** WORK REQUIRED **
Rewrite the items below as a JSON list of strings, one string per line, skipping blank lines.

** DATASET CONTENT **
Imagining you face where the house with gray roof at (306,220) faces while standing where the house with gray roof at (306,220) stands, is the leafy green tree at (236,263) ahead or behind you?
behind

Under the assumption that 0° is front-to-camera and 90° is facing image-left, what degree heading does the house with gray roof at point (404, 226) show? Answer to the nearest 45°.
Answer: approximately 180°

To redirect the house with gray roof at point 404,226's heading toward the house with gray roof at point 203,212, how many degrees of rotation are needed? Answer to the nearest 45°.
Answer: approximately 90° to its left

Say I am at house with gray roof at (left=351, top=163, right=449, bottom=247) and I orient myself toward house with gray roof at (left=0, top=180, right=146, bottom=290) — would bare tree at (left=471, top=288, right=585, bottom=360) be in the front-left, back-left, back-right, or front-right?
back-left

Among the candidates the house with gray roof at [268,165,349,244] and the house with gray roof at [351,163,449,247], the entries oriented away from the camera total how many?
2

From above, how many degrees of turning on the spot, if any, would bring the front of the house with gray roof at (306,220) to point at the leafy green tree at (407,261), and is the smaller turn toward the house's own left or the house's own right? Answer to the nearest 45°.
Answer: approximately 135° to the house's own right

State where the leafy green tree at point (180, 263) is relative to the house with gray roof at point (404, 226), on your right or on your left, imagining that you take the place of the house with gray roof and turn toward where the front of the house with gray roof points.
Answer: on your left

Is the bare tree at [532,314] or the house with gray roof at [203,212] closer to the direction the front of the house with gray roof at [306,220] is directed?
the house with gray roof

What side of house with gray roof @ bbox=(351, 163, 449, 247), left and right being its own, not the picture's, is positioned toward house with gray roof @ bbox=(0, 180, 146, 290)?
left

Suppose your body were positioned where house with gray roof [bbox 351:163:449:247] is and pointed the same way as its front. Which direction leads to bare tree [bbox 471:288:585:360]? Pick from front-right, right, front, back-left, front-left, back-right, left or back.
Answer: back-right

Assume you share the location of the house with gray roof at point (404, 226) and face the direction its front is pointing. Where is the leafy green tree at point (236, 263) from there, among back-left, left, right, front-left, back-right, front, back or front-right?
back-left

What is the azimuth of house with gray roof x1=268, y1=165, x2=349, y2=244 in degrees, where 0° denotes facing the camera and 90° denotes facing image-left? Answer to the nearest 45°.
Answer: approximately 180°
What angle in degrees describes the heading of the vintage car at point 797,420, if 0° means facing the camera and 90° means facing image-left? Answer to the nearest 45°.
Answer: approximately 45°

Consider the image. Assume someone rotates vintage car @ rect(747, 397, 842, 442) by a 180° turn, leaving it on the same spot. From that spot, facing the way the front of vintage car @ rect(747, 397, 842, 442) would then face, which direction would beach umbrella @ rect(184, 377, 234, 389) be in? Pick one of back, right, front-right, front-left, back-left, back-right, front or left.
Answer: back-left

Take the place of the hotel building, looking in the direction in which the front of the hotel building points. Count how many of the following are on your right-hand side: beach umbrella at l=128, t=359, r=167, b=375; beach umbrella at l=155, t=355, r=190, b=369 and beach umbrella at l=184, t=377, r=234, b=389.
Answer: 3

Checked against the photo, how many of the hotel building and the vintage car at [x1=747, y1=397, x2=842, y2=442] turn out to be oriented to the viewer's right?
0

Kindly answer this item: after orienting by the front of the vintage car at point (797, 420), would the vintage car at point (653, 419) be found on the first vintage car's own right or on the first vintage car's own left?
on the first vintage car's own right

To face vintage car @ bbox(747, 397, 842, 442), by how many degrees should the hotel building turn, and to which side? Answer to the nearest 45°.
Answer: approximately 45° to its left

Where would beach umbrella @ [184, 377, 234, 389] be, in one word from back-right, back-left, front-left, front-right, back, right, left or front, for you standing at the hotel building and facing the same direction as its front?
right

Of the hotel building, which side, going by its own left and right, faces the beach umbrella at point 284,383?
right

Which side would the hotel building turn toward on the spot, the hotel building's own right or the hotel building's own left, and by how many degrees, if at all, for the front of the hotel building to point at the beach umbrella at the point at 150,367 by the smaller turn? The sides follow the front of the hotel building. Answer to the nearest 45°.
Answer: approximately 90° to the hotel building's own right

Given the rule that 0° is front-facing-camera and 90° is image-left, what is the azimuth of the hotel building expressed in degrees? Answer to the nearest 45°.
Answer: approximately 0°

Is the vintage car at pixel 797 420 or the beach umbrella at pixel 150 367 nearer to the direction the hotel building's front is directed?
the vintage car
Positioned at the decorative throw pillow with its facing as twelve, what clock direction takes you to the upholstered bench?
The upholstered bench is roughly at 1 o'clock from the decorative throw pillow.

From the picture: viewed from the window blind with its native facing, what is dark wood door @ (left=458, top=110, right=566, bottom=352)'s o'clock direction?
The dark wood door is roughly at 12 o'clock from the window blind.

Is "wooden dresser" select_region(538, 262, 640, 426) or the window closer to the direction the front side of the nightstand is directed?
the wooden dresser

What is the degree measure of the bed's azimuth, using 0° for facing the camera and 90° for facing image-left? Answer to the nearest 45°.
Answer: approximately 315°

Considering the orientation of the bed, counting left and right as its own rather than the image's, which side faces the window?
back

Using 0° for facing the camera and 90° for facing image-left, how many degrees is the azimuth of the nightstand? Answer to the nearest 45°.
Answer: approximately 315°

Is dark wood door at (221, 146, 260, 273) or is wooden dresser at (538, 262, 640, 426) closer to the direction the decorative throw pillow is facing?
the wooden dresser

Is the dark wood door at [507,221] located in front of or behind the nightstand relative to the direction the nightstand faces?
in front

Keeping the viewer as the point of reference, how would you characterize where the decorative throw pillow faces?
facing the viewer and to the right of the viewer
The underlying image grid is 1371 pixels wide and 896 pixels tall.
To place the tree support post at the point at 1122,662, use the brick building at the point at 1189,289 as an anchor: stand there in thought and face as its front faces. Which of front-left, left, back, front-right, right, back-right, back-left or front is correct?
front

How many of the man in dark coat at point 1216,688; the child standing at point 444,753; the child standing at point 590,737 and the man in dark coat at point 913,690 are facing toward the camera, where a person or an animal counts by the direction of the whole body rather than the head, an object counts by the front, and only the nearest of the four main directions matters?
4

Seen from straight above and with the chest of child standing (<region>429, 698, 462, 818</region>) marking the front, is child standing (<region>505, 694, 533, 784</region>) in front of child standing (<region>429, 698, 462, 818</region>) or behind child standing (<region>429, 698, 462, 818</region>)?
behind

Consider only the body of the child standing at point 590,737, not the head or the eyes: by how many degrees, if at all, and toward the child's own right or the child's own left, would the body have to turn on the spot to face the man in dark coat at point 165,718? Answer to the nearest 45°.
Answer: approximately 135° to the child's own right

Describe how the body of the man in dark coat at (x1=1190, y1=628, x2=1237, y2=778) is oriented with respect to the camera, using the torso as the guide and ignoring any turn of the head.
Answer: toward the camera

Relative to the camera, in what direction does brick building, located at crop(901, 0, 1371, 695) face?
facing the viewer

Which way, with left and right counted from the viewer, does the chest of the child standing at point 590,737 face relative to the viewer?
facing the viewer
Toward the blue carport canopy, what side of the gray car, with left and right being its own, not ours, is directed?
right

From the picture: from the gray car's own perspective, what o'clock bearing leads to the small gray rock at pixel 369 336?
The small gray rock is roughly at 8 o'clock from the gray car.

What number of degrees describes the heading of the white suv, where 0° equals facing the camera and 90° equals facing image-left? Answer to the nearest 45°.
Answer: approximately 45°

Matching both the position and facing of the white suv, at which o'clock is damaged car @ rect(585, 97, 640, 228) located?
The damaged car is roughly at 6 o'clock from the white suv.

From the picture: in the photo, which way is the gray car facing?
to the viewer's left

** COMPLETED EXERCISE **
[
  "Imagining you face where the house with gray roof at (306,220) faces while standing where the house with gray roof at (306,220) stands, is the leafy green tree at (236,263) ahead or behind you?",
  "behind",
  "Under the assumption that 0° is front-to-camera and 90° is facing image-left, what degree heading does the house with gray roof at point (404, 226) show? Answer to the nearest 45°.",
  "Answer: approximately 180°",
  "To redirect the house with gray roof at point 404,226's heading toward the house with gray roof at point 203,212, how many degrees of rotation are needed? Answer to the nearest 45°.",
  "Answer: approximately 90° to its left",
  "Say I am at house with gray roof at (left=351, top=163, right=449, bottom=247) and I orient myself toward house with gray roof at (left=0, top=180, right=146, bottom=290) — would bare tree at (left=471, top=288, right=585, bottom=360) be in the front-left, back-left, back-right, or front-right?",
  "back-left",
  "Among the candidates the house with gray roof at [268,165,349,244] and the house with gray roof at [351,163,449,247], the entries oriented away from the camera total how many?",
  "2",
  "From above, how many degrees of turning on the spot, if any, would bring the front of the house with gray roof at (306,220) to point at the leafy green tree at (407,261), and is the smaller turn toward the house's own left or the house's own right? Answer to the nearest 45°.",
  "Answer: approximately 135° to the house's own right",
  "State where the leafy green tree at point (180, 263) is relative to the house with gray roof at point (404, 226), on your right or on your left, imagining that you take the place of the house with gray roof and turn toward where the front of the house with gray roof points.",
  "Answer: on your left",
  "Is the bare tree at [532,314] or the house with gray roof at [203,212] closer to the direction the front of the house with gray roof at [306,220] is directed?",
  "the house with gray roof",
  "What side of house with gray roof @ bbox=(351, 163, 449, 247), left and right being its own, not the picture's, is positioned toward house with gray roof @ bbox=(0, 180, 146, 290)?",
  "left",
  "Suppose your body were positioned where house with gray roof [bbox 351:163:449:247] is and pointed the same way as its front. Which direction leads to bare tree [bbox 471:288:585:360]? Pick from front-right, right, front, back-left, front-left, back-right, left or back.",
  "Answer: back-right",
  "Assume you share the location of the house with gray roof at point (404, 226) and face the direction its front is pointing. Where is the leafy green tree at point (236, 263) from there, among back-left, left, right, front-left, back-right, front, back or front-right?",
  "back-left",
  "What is the azimuth of house with gray roof x1=268, y1=165, x2=349, y2=244 in degrees, where 0° denotes facing the camera and 90° denotes facing image-left? Answer to the nearest 45°.",
  "Answer: approximately 180°",
  "What angle in degrees describes the heading of the vintage car at point 797,420, if 0° means facing the camera and 90° means facing image-left? Answer to the nearest 45°.",
  "Answer: approximately 45°",
  "Consider the image. Assume someone rotates vintage car @ rect(747, 397, 842, 442) by a 180° turn, leaving it on the same spot. From that spot, facing the way the front of vintage car @ rect(747, 397, 842, 442) would then face, which direction would beach umbrella @ rect(184, 377, 234, 389) be in? Pick one of back, right, front-right, front-left, back-left, back-right, front or left.",
  "Answer: back-left",
  "Take the place of the hotel building, looking in the direction in which the front of the hotel building points. Count how many of the following are on your right-hand side: beach umbrella at l=128, t=359, r=167, b=375; beach umbrella at l=155, t=355, r=190, b=369 and beach umbrella at l=184, t=377, r=234, b=389.",
  "Answer: 3",
  "Checked against the photo, how many of the hotel building and the vintage car at [x1=747, y1=397, x2=842, y2=442] turn out to be oriented to the viewer's right?",
  "0",
  "Kindly answer this item: after orienting by the front of the vintage car at point (797, 420), would the vintage car at point (653, 419) be found on the first vintage car's own right or on the first vintage car's own left?",
  "on the first vintage car's own right",
  "To face vintage car @ bbox(747, 397, 842, 442), by how many degrees should the hotel building turn, and to which side? Answer to the nearest 45°.",
  "Answer: approximately 45° to its left",
  "Where would beach umbrella @ [184, 377, 234, 389] be, in one word from back-right, back-left, front-left, front-right, back, right, left or front, for you standing at the hotel building and facing the same direction as its front?",
  "right",
  "Of the hotel building, which side, going by its own left and right, faces the beach umbrella at point 284,383?",
  "right",
  "Which side would the hotel building turn toward on the spot, the hotel building's own right or the hotel building's own left, and by how many degrees, if at all, for the front of the hotel building to point at the beach umbrella at the point at 150,367 by the smaller turn? The sides follow the front of the hotel building. Answer to the nearest 45°.",
  "Answer: approximately 90° to the hotel building's own right",
  "Given the rule that 0° is front-facing-camera and 90° is image-left, what is the azimuth of the hotel building expressed in degrees? Answer to the nearest 45°.",
  "Answer: approximately 0°",
  "Is the vintage car at pixel 797 420 or the beach umbrella at pixel 150 367 nearer to the direction the hotel building's front is directed?",
  "the vintage car",
  "Positioned at the decorative throw pillow with its facing as twelve, what clock direction takes you to the upholstered bench?",
  "The upholstered bench is roughly at 1 o'clock from the decorative throw pillow.",
  "From the picture: viewed from the window blind with its native facing, what is dark wood door @ (left=458, top=110, right=566, bottom=352)'s o'clock direction?",
  "The dark wood door is roughly at 12 o'clock from the window blind.",
  "Is \"wooden dresser\" select_region(538, 262, 640, 426) or the window closer to the direction the front side of the nightstand is directed?",
  "the wooden dresser",
  "What is the degree measure of the bed's azimuth, using 0° for facing the camera and 90° for facing image-left? Answer to the nearest 45°.",
  "Answer: approximately 315°",
  "Considering the orientation of the bed, counting left and right as its own rather than the image's, which side faces the window?",
  "back",
  "Using 0° for facing the camera and 90° for facing image-left, how many degrees is the azimuth of the nightstand? Answer to the nearest 45°.",
  "Answer: approximately 315°",
  "Is dark wood door at (221, 146, 260, 273) or is wooden dresser at (538, 262, 640, 426) closer to the direction the decorative throw pillow is facing?",
  "the wooden dresser",
  "Is the dark wood door at [507,221] located in front of or behind the nightstand relative to the direction the nightstand faces?",
  "in front",
  "Keeping the viewer as the point of reference, how would you characterize where the decorative throw pillow faces?",
  "facing the viewer and to the right of the viewer",
  "The underlying image grid is 1371 pixels wide and 896 pixels tall.",
  "To place the tree support post at the point at 1122,662, use the brick building at the point at 1189,289 as an anchor: stand there in thought and face as its front faces. Which of front-left, left, back, front-right, right, back-right, back-left or front is correct?",
  "front",
  "How many of the man in dark coat at point 1216,688; the child standing at point 444,753; the child standing at point 590,737 and the man in dark coat at point 913,690 are facing toward the camera, where a person or an animal counts by the direction of the whole body rather than the head, an object counts by the front, and only the nearest of the four main directions matters?",
  "4",
  "Seen from straight above and with the chest of child standing (<region>429, 698, 462, 818</region>) marking the front, is child standing (<region>505, 694, 533, 784</region>) in front of child standing (<region>429, 698, 462, 818</region>) or behind child standing (<region>429, 698, 462, 818</region>)?",
  "behind",
  "Consider only the body of the child standing at point 590,737, not the head or the eyes: by how many degrees, if at all, and toward the child's own right or the child's own left, would the body have to turn on the spot to face the man in dark coat at point 165,718? Answer to the nearest 45°.",
  "Answer: approximately 135° to the child's own right",
  "Describe how the body of the man in dark coat at (x1=1190, y1=628, x2=1237, y2=778) is oriented with respect to the camera, using the torso as the guide and ignoring any turn of the head.",
  "Answer: toward the camera",
  "Relative to the camera, in what direction does brick building, located at crop(901, 0, 1371, 695) face?",
  "facing the viewer",
  "Which way, with left and right counted from the viewer, does the chest of the child standing at point 590,737 face relative to the viewer?",
  "facing the viewer",
  "Toward the blue carport canopy, what side of the gray car, with left and right being its own, not ours, is directed?",
  "right",
  "From the picture: from the gray car's own perspective, what o'clock bearing leads to the small gray rock at pixel 369 336?",
  "The small gray rock is roughly at 8 o'clock from the gray car.",
  "What number of degrees describes the heading of the white suv, where 0° equals facing the camera and 90° equals facing image-left? Answer to the nearest 45°.",
  "Answer: approximately 45°",
  "Matching both the position and facing of the white suv, at which o'clock is damaged car @ rect(585, 97, 640, 228) located?",
  "The damaged car is roughly at 6 o'clock from the white suv.",
  "From the picture: in the photo, which way is the gray car facing?",
  "to the viewer's left"
]